Dzisiejszy finał zaczął się od openingu, w którym wzięli udział wszyscy uczestnicy tej edycji. Miło było zobaczyć całą szesnastkę ponownie. Równie miło było patrzeć na Kingę Rusin w kolorowej, lekkiej sukience.

Potem przyszedł czas na duety, w którym Panowie pokazywali swoje umiejętności u boku Wioli. Po raz pierwszy w historii polskich edycji You Can Dance w finale będzie walczyć tancerka i tancerz.

Gabriel Piotrowski i Marcin Mroziński musieli powalczyć o finał w solówkach. Ten pierwszy dodał do swojej pokaz niezłego kaloryfera na brzuchu. Ten drugi przekazał tony pozytywnej energii. Obaj wybrali hip-hop. Egurrola podkreślał, że były to występy na najwyższym poziomie. Wybór był tym trudniejszy, że chłopcy nie mieli w sobie cienia męskiej rywalizacji. Stali obok siebie jako przyjaciele i profesjonaliści. Widzowie decydowali do ostatniej minuty. Tancerze szli łeb w łeb. Minimalną różnicą głosów do finału wszedł Gabriel.

Finaliści pokazali się razem w rewelacyjnej choreografii. Jury życzyło im powodzenia, chociaż lekko faworyzowało Wiolę.

Wreszcie przyszedł czas na ostatnie dwa występy. Ona w romantycznej żółtej sukience fruwająca nad sceną, a on liryczny w czarnej rozpiętej koszuli. Każdy spodziewał się po nim kolejnego hip-hopu, a tutaj pozytywne zaskoczenie.

Kiedy jednak pokazano wyniki cząstkowe różnica głosów była miażdżąca. Wiola dostała 80% głosów. Potem w ramach przerywnika pokazała się reszta tancerzy trzeciej edycji w energetycznym układzie, do którego wciągnęli publiczność.
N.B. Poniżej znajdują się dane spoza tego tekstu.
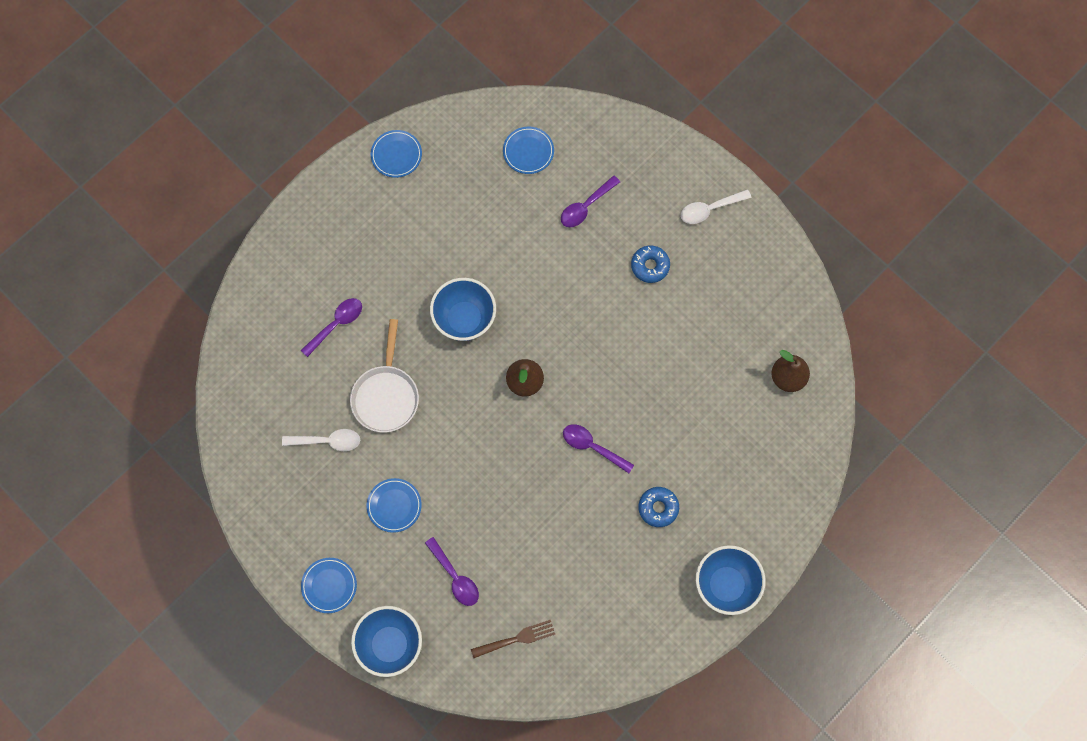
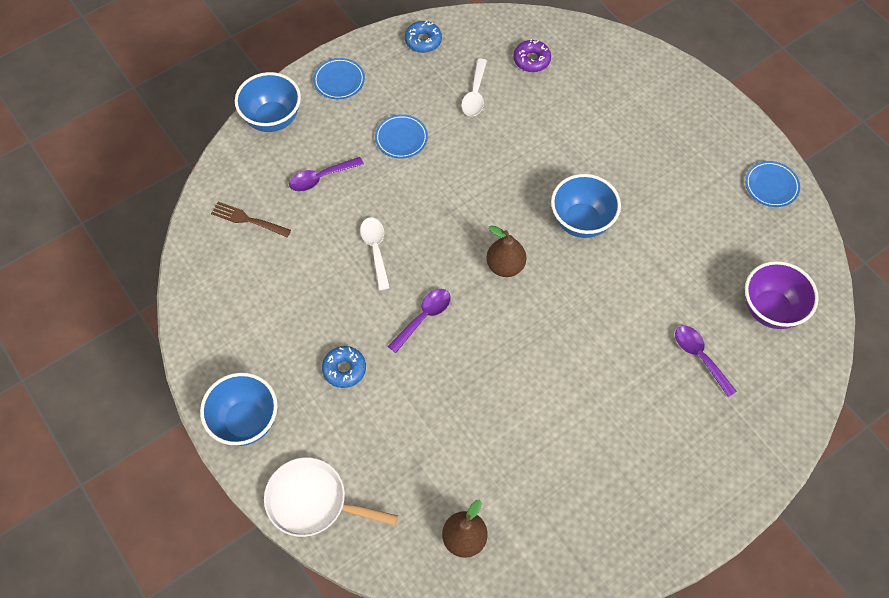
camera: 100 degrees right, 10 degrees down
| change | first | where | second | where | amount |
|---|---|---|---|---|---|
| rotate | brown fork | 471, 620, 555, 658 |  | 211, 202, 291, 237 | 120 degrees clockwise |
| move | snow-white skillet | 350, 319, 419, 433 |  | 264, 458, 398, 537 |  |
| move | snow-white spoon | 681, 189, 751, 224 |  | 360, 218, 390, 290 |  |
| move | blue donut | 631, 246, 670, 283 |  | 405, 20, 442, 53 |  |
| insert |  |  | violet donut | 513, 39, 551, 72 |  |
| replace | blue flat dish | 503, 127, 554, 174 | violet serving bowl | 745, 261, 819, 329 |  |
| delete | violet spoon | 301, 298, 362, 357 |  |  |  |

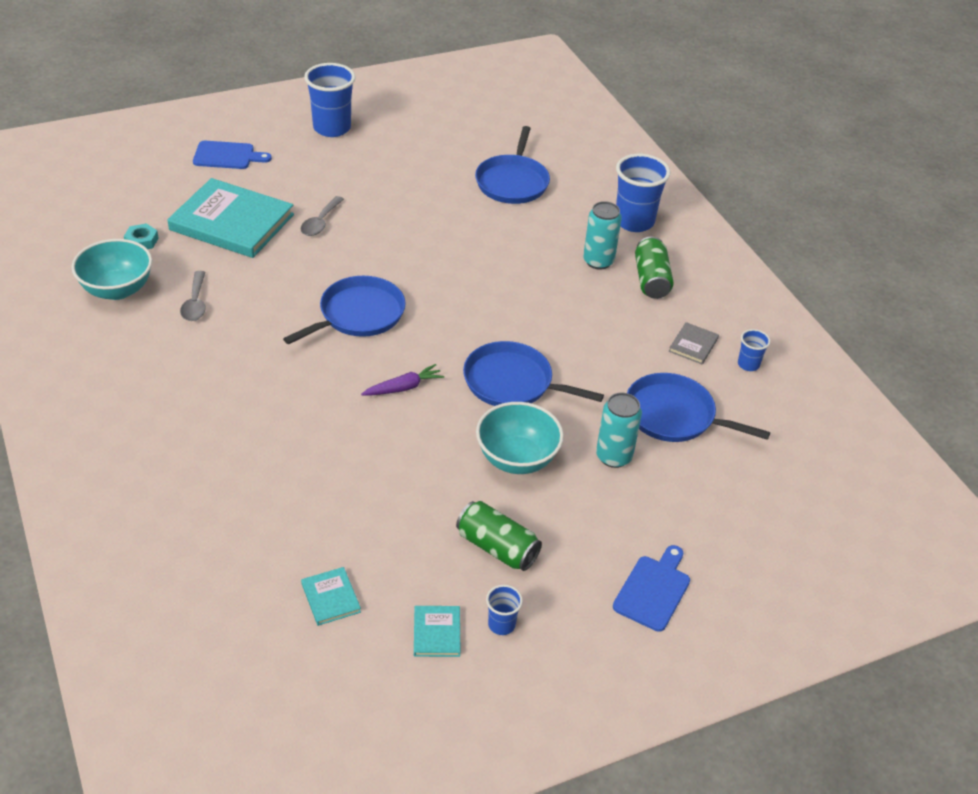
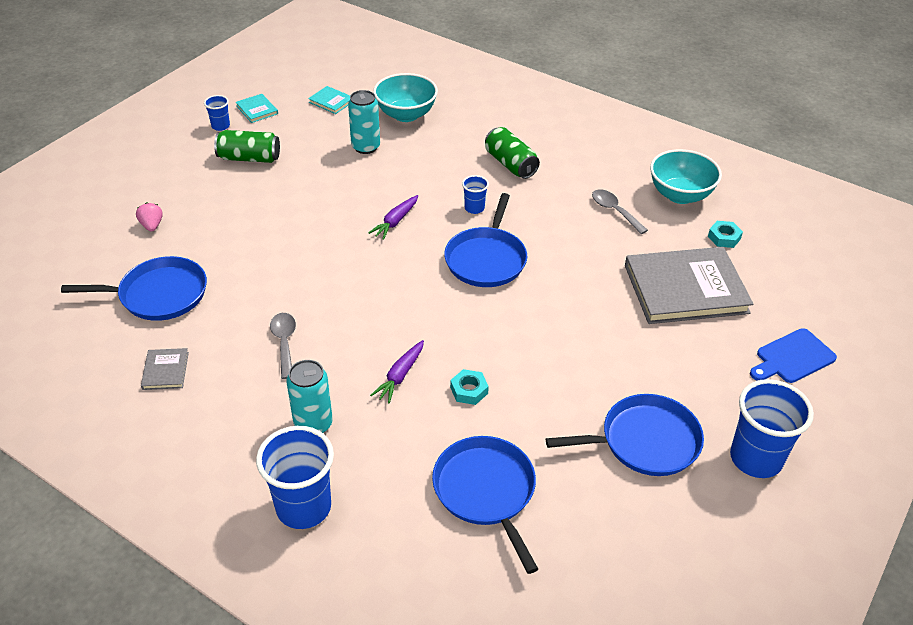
camera: 150 degrees right, 0 degrees up
| change | first | where | second | where | amount |
|---|---|---|---|---|---|
| insert |  |  | pink strawberry | 136, 202, 163, 232 |  |
| move | gray spoon | 301, 196, 344, 236 |  | 270, 313, 296, 379 |  |
| move | turquoise can | 596, 393, 642, 468 |  | 348, 90, 380, 154 |  |
| insert |  |  | violet carrot | 370, 340, 424, 403 |  |
| move | turquoise serving bowl | 476, 402, 564, 474 |  | 373, 73, 438, 122 |  |
| insert |  |  | turquoise hexagon nut | 450, 369, 489, 405 |  |
| move | blue tumbler | 738, 329, 771, 371 |  | 462, 175, 489, 214 |  |
| move | emerald can | 635, 236, 674, 299 |  | 485, 127, 540, 179 |  |
| move | blue skillet | 463, 341, 604, 406 |  | 546, 394, 704, 476 |  |
| recolor | turquoise book | 167, 178, 294, 258 | gray book | 625, 247, 753, 324 |  |
| delete | blue cutting board | 613, 545, 690, 632 |  |  |  |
Na koniec to na co czekaliśmy tyle odcinków. Agustin ogłosił wyniki. III edycję You Can Dance wygrała po raz pierwszy w historii polskiej wersji show, a drugi raz w historii całego YCD, kobieta – Wiola Fiuk. Na Broadway nie jedzie sama. Ze swoich stu tysięcy zafunduje wyjazd Marcinowi! To się nazywa gest.